LONDON — Deutsche Bank on Thursday defied market expectations to post a profit for the fourth quarter of 2021, as investment bank revenues rose.
The German lender said profit attributable to shareholders came in at 145 million euro ($162.7 million) for the final three months of the year — a sixth consecutive quarter of profit and almost triple its profit for the same period in 2020.
Analysts had expected a loss of 127.58 million euros, according to Refinitiv estimates.
The quarterly figures took Deutsche Bank’s full-year net profit for 2021 to 1.94 billion euros after a strong first half to the year. This was up from 113 million euros in 2020 and above analyst projections of 1.79 billion euros.

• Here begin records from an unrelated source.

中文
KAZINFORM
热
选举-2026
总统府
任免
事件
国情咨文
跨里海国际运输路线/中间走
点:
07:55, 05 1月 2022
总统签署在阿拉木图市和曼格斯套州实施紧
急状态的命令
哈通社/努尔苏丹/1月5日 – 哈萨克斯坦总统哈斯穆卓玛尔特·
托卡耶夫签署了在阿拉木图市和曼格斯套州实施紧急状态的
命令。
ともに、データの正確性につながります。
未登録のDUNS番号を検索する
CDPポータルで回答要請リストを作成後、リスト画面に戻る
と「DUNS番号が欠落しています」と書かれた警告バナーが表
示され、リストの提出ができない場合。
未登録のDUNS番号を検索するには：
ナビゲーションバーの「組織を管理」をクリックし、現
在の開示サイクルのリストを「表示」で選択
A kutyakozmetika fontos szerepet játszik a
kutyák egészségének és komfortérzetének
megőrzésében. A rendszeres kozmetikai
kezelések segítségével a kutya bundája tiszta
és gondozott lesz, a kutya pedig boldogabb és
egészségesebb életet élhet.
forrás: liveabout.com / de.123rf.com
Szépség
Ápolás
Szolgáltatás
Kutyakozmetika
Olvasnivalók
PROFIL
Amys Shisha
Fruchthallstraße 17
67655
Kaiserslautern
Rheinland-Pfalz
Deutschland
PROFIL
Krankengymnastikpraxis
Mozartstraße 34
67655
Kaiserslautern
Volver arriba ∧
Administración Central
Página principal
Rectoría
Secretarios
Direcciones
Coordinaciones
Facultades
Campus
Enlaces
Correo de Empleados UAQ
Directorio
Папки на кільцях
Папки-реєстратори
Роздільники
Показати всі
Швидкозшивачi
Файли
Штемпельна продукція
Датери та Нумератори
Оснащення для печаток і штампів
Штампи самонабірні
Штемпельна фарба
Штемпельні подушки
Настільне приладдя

However, Deutsche Bank’s investment bank division saw quarterly revenues climb to 1.9 billion euros, up 1% year-on-year, as a 14% fall in fixed income and currency (FIC) trading was offset by 29% growth in origination and advisory revenues.
Here are the other quarterly highlights:
- Loan loss provisions stood at 254 million euros, compared to 251 million euros in the fourth quarter of 2020.
- Common equity tier 1 (CET1) ratio — a measure of bank solvency — came in at 13.2%, compared to 13.6% at the end of the previous year.
- Total net revenue was 5.9 billion euros, versus 5.45 billion euros for the same period in 2020.
CFO James von Moltke told CNBC on Thursday that underlying momentum was strong across the bank’s businesses, but particularly visible in the corporate bank, where quarterly net revenues came in at 1.4 billion euros, up 10% year-on-year.
“In our trading businesses, naturally we had some impact from the disrupted markets that were prevalent in November and December, but we think we navigated through that reasonably well, and we see again the underlying trend still carrying forward in 2022,” he said.
For the full-year, net profit hit 2.5 billion euros, the bank’s highest figure since 2011.
“In 2021, we increased our net profit fourfold and delivered our best result in ten years while putting almost all of our expected transformation costs behind us,” Deutsche Bank CEO Christian Sewing said in a statement. “All four core businesses performed at or ahead of our plan, and our reduction of legacy assets progressed faster than expected.”
Sewing said this progress and financial performance provided a “strong step-off point” to achieve the bank’s target of a return on tangible equity of 8% in 2022.
This is a breaking news story and will be updated shortly.